The Chamber of Petroleum Consumers (COPEC) has urged the government to stabilise the Ghana cedi to help reduce the impact of the rising world crude oil prices at the local pumps.
Last week, some Oil Marketing Companies (OMCs) increased the prices of fuel at the pump stations. Goil and Total are currently selling a litre of diesel and petrol at GHC6.90 respectively.
The upward adjustment is said to be a result of rising crude oil prices on the international market.
But speaking with Emmanuel Aboagye Wiafe on Energy 101 Monday (8 November), Duncan Amoah, executive secretary of the Chamber of Petroleum Consumers (COPEC) Ghana, indicated that when the cedi is fairly stable, the impact from crude oil prices at the local pumps will be minimum.
“This is not in isolation because you have the cedi taking a hit, depreciating because of the window we find ourselves, thus the last quarter of each year, the cedi comes down.”
“At the same time, the cedi is under pressure, world market prices are also escalating. So, you put the two together and there’s only one eventual outcome and therefore what we need to do is to try and stabilise the cedi at this time,” he noted.
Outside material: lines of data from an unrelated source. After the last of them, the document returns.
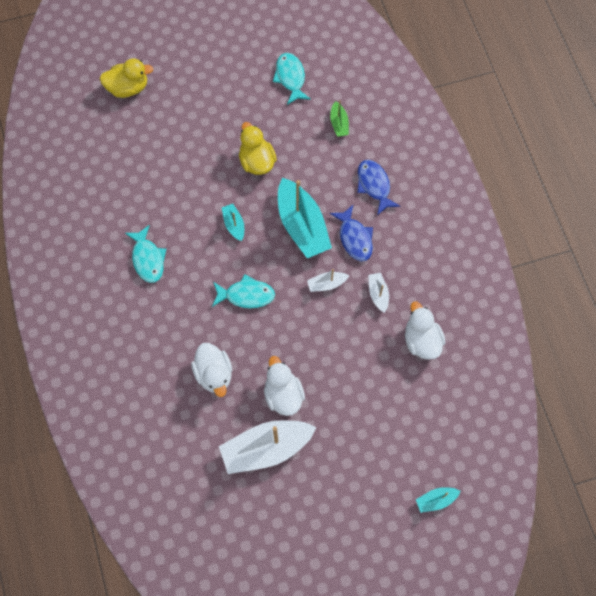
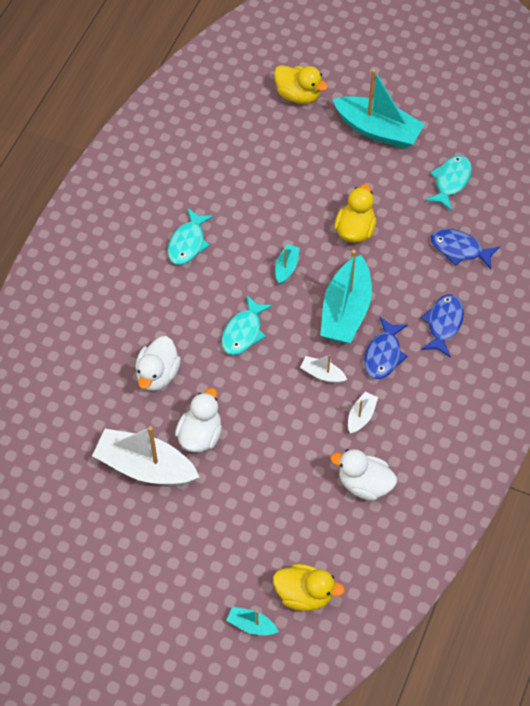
camera: 40 degrees right, 10 degrees down
(208, 75) = (378, 130): none -> turquoise boat
(246, 295) = (243, 332): turquoise fish -> turquoise fish turned 75 degrees clockwise
(339, 123) = (459, 249): green boat -> blue fish
(421, 340) = (364, 484): white duck -> white duck turned 90 degrees counterclockwise
(450, 449) = (304, 594): none -> yellow duck

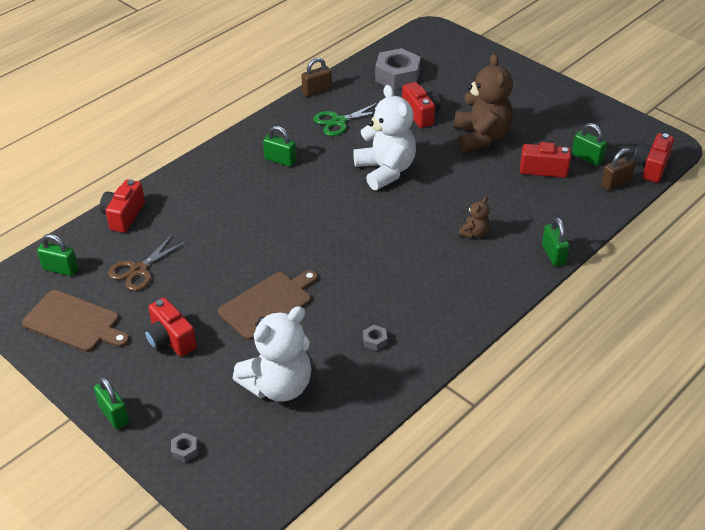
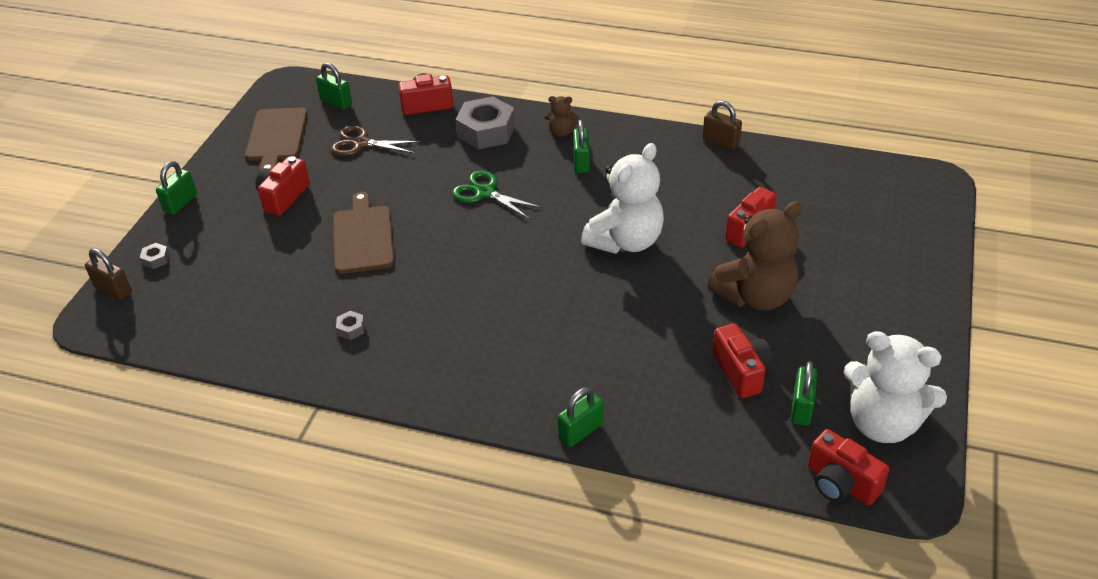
camera: 65 degrees right, 0 degrees up
(60, 269) = (336, 102): green padlock -> green padlock turned 45 degrees counterclockwise
(268, 304) = (363, 237): brown cutting board -> brown cutting board turned 120 degrees counterclockwise
(278, 386) = (257, 285): white teddy bear -> white teddy bear (882, 423)
(338, 121) = (681, 176): green scissors -> green scissors (485, 192)
(397, 76) = (809, 188): grey nut -> grey nut (486, 131)
(474, 233) = (571, 348): brown teddy bear -> brown teddy bear (561, 132)
(616, 183) = (772, 453): brown padlock -> brown padlock (113, 290)
(651, 167) = (841, 483): red camera -> red camera turned 135 degrees counterclockwise

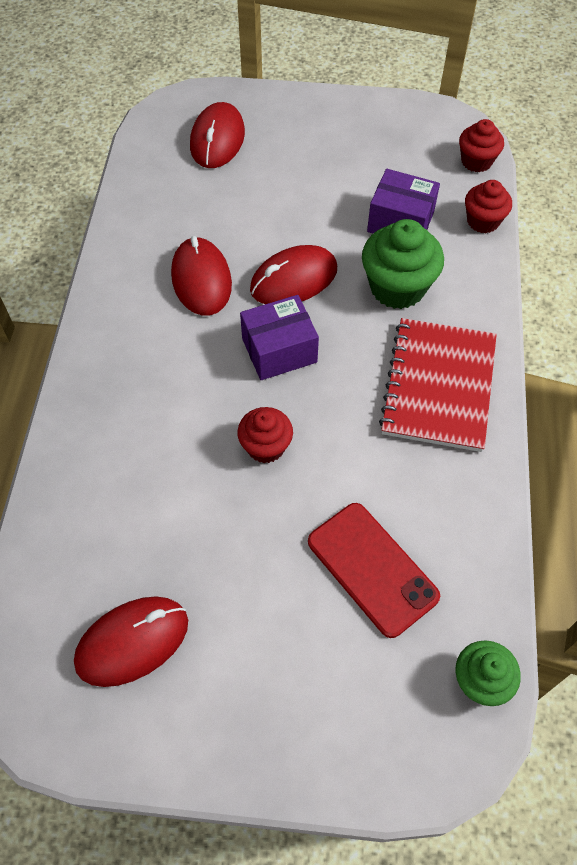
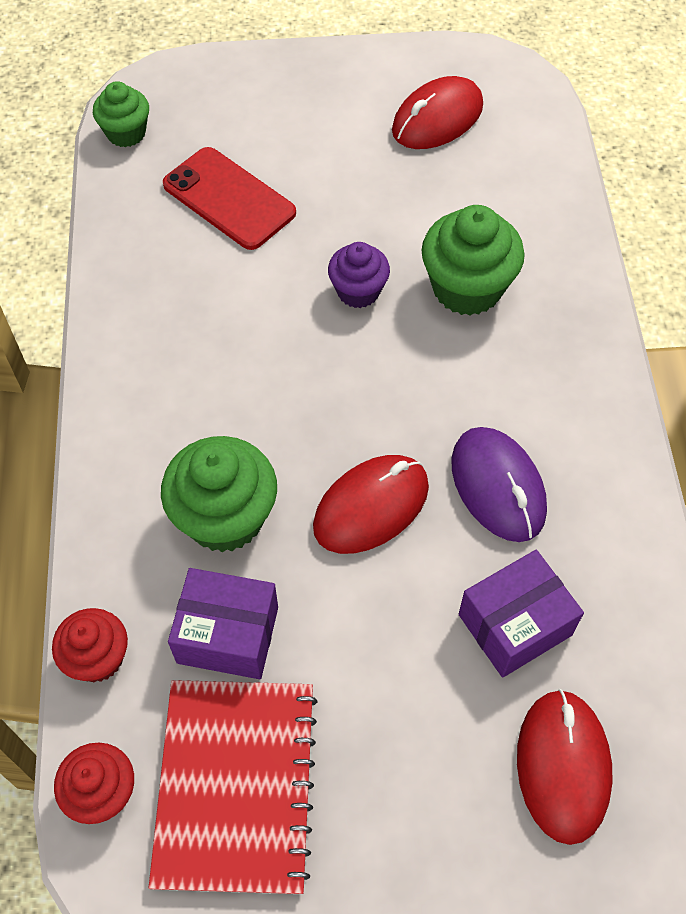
camera: 170 degrees right, 0 degrees up
(170, 435) = (467, 288): none -> green cupcake
(201, 280) = (498, 486): red mouse -> purple mouse
(266, 446) = (358, 291): red cupcake -> purple cupcake
(279, 350) = (368, 403): purple box -> purple box (515, 625)
(438, 386) = (165, 387): red notebook -> red notebook (236, 785)

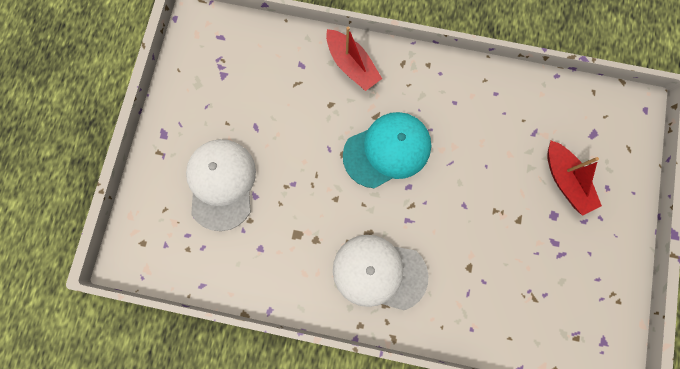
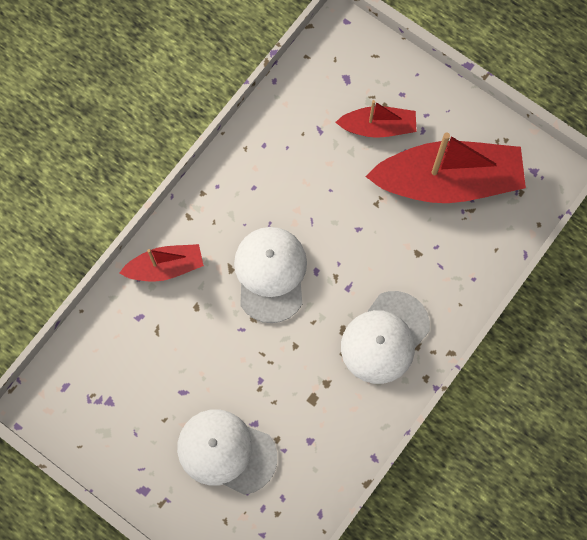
camera: 65 degrees left, 5 degrees down
(387, 150) = (270, 274): turquoise cap -> white cap
(549, 265) = (447, 181): none -> red boat

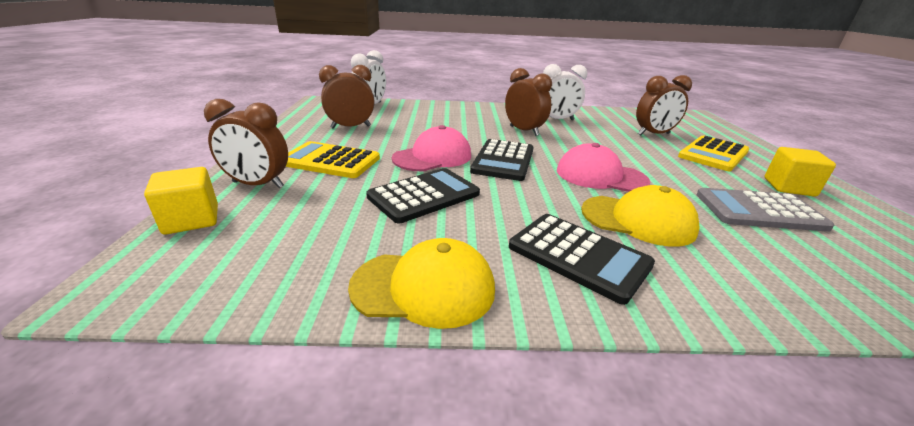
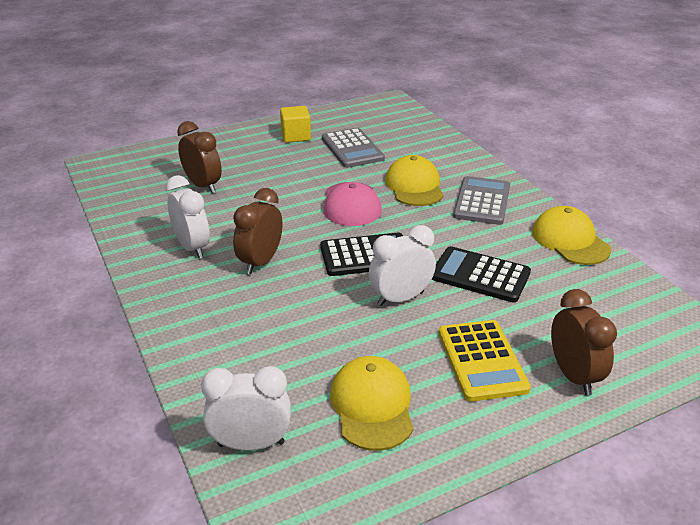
camera: 115 degrees left, 5 degrees up
(191, 219) = (649, 371): yellow cube -> none
(351, 127) = (372, 406): brown clock -> yellow cap
(433, 157) = (400, 298): pink cap -> white clock
(578, 256) = (482, 201): black calculator -> grey calculator
(713, 154) = (243, 159): yellow calculator -> none

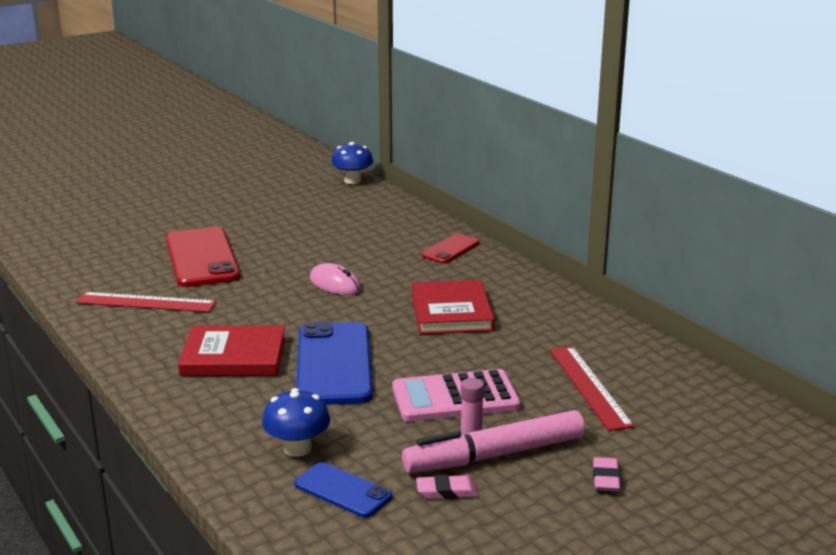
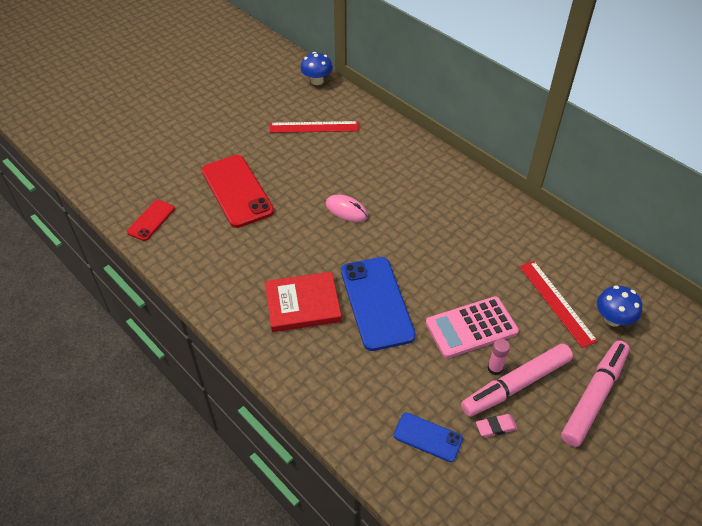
camera: 10 degrees left, 25 degrees up
(146, 302) = (215, 250): red ruler -> red ruler (314, 127)
(297, 448) = (382, 398): blue mushroom -> blue mushroom (613, 319)
(450, 249) = (416, 158): red phone -> red phone (151, 220)
(451, 312) = (439, 232): red book -> none
(605, 478) = (593, 397): pink eraser -> pink marker

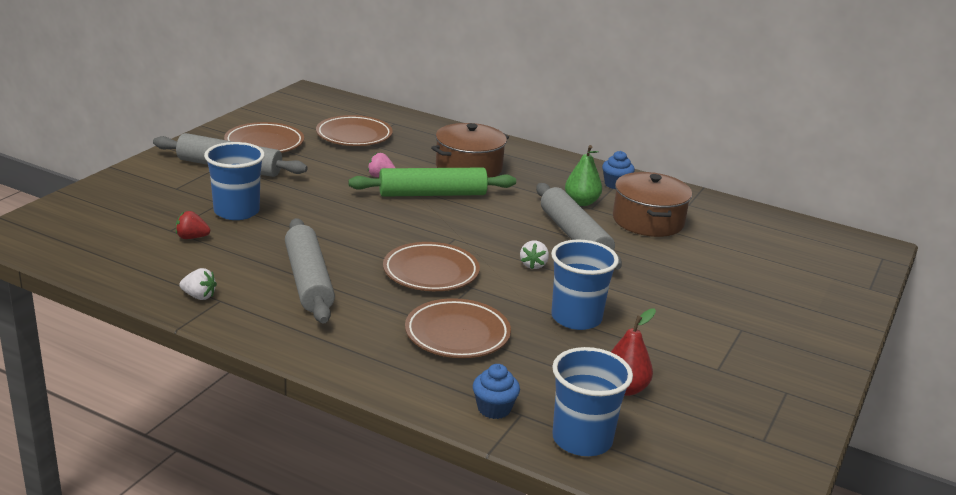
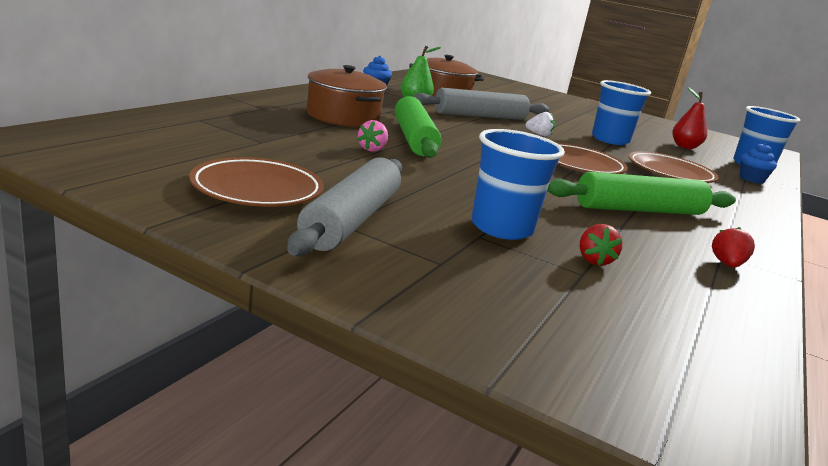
camera: 90 degrees left, 5 degrees down
(199, 296) = (727, 264): white strawberry -> red strawberry
(308, 281) = (639, 210): grey rolling pin -> green rolling pin
(354, 136) = (239, 142): brown plate -> none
Meanwhile, Oil rose towards US$84 a barrel on Tuesday (9 November), gaining for a third session, as the U.S. lifting of travel restrictions and more signs of a global post-pandemic recovery lifted the demand outlook, while supply remained tight.
On Monday (8 November), travellers took off for the United States again, while the passing of US President Joe Biden’s infrastructure bill and better-than-expected Chinese exports helped paint a picture of a recovering global economy.
Brent crude rose 50 cents, or 0.6%, to US$83.93 a barrel by 0920 GMT, after gaining 0.8% on Monday. US oil advanced 41 cents, or 0.5%, to US$82.34, also after a 0.8% rise the previous day.